#### [JOB 1]
Quote the listing exactly, starting from the line with "genus: Bothriochloa" and running through the last line of the listing, both ends included.

#### [SELECTED EXCERPT]

# # # #

Pennsylvania artisan leaves behind hidden treasures for posterity.

LEMONT, Pa. - Helen Hargleroad made many gifts in a long life spent working in clay.

On her potter's wheel, Hargleroad's fingers shaped pitchers and plates, birdhouses and bowls. Her popular handmade pieces brought joy to those who frequently shared them as presents over the past 40 years.

But none of those gifts had more meaning than the four that were unwrapped Christmas morning.

Hargleroad, who died in May at 89, left something special hidden for those who meant the most to her. Tucked in a box of her old tools sat four Advent candleholders, one each for her husband, Jack, and their three children.

"She made quite a few of them, but I didn't have any," her husband said, "and I didn't know they were down there. It's very special to me."

The pieces were found by chance this fall, when Jack Hargleroad and his children offered Helen's glazing materials and ceramic tools to the Potters Guild of Central Pennsylvania.

Helen Hargleroad was instrumental in the formation of the guild and helped build its first gas kiln in 1972 at the Art Alliance building in Lemont, said the guild's secretary, Christine Stangel.

When guild members went through Hargleroad's old tools, they found a shock: four pieces that she made in 2000 but did not fire. Perhaps even more surprising, the brittle pieces were intact.

"They were very fragile," Stangel recalled. "They easily could have broken."

# # # #

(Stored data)
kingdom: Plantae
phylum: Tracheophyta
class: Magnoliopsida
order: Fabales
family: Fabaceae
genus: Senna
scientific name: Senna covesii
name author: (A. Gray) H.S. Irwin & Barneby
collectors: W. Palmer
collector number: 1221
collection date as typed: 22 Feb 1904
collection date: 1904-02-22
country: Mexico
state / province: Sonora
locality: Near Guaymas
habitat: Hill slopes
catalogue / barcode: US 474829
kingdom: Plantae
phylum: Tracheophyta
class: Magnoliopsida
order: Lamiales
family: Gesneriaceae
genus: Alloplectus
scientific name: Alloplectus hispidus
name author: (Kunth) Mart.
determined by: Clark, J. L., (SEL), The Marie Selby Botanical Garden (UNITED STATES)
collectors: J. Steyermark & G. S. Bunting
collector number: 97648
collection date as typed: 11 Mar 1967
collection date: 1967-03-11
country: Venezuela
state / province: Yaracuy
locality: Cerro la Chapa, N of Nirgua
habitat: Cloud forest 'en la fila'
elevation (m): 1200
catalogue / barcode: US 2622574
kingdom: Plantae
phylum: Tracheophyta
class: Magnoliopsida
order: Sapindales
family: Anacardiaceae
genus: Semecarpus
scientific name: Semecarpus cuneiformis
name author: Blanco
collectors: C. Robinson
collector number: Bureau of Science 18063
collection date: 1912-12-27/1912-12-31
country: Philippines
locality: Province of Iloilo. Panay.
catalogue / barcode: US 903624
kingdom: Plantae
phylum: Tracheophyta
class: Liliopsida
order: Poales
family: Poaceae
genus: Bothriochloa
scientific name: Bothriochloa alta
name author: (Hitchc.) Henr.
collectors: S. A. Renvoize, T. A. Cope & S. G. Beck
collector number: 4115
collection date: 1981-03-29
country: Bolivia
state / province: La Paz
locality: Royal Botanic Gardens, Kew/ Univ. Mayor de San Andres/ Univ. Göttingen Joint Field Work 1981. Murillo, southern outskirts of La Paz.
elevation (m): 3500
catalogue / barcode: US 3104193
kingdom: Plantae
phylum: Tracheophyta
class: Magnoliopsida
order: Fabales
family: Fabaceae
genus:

# # # #

#### [JOB 2]
Extend the article about the potter's hidden candleholders, picking up right after its last sentence.

#### [EXERCISE ANSWER 1]
genus: Bothriochloa
scientific name: Bothriochloa alta
name author: (Hitchc.) Henr.
collectors: S. A. Renvoize, T. A. Cope & S. G. Beck
collector number: 4115
collection date: 1981-03-29
country: Bolivia
state / province: La Paz
locality: Royal Botanic Gardens, Kew/ Univ. Mayor de San Andres/ Univ. Göttingen Joint Field Work 1981. Murillo, southern outskirts of La Paz.
elevation (m): 3500
catalogue / barcode: US 3104193
kingdom: Plantae
phylum: Tracheophyta
class: Magnoliopsida
order: Fabales
family: Fabaceae
genus:

#### [EXERCISE ANSWER 2]
Stangel and the guild knew what they had to do - finish Hargleroad's pieces and give them back to the family.

"It was such a treat to present them to the family, because they have given so much to the guild," Stangel said. "It's a treat to have a reconnection with one of the founders."

So, in the dark, dry basement of the Art Alliance building, Jack Hargleroad received the best gift he could have asked for - a memory of his late wife.

"Down in the basement, I had my wood shop and she had her clay," Hargleroad said late last week. "And she just loved it."

Helen Hargleroad, who took up pottery while raising the couple's three children, learned the craft through the Pennsylvania State University art department.

She soon became an accomplished potter who sold her work at a local cooperative shop and at the Central Pennsylvania Festival of the Arts in State College.

"She was very happy to be able to sell it," Jack Hargleroad said. "In fact, she bought a car with the money she made. She thought that was the greatest thing in the world."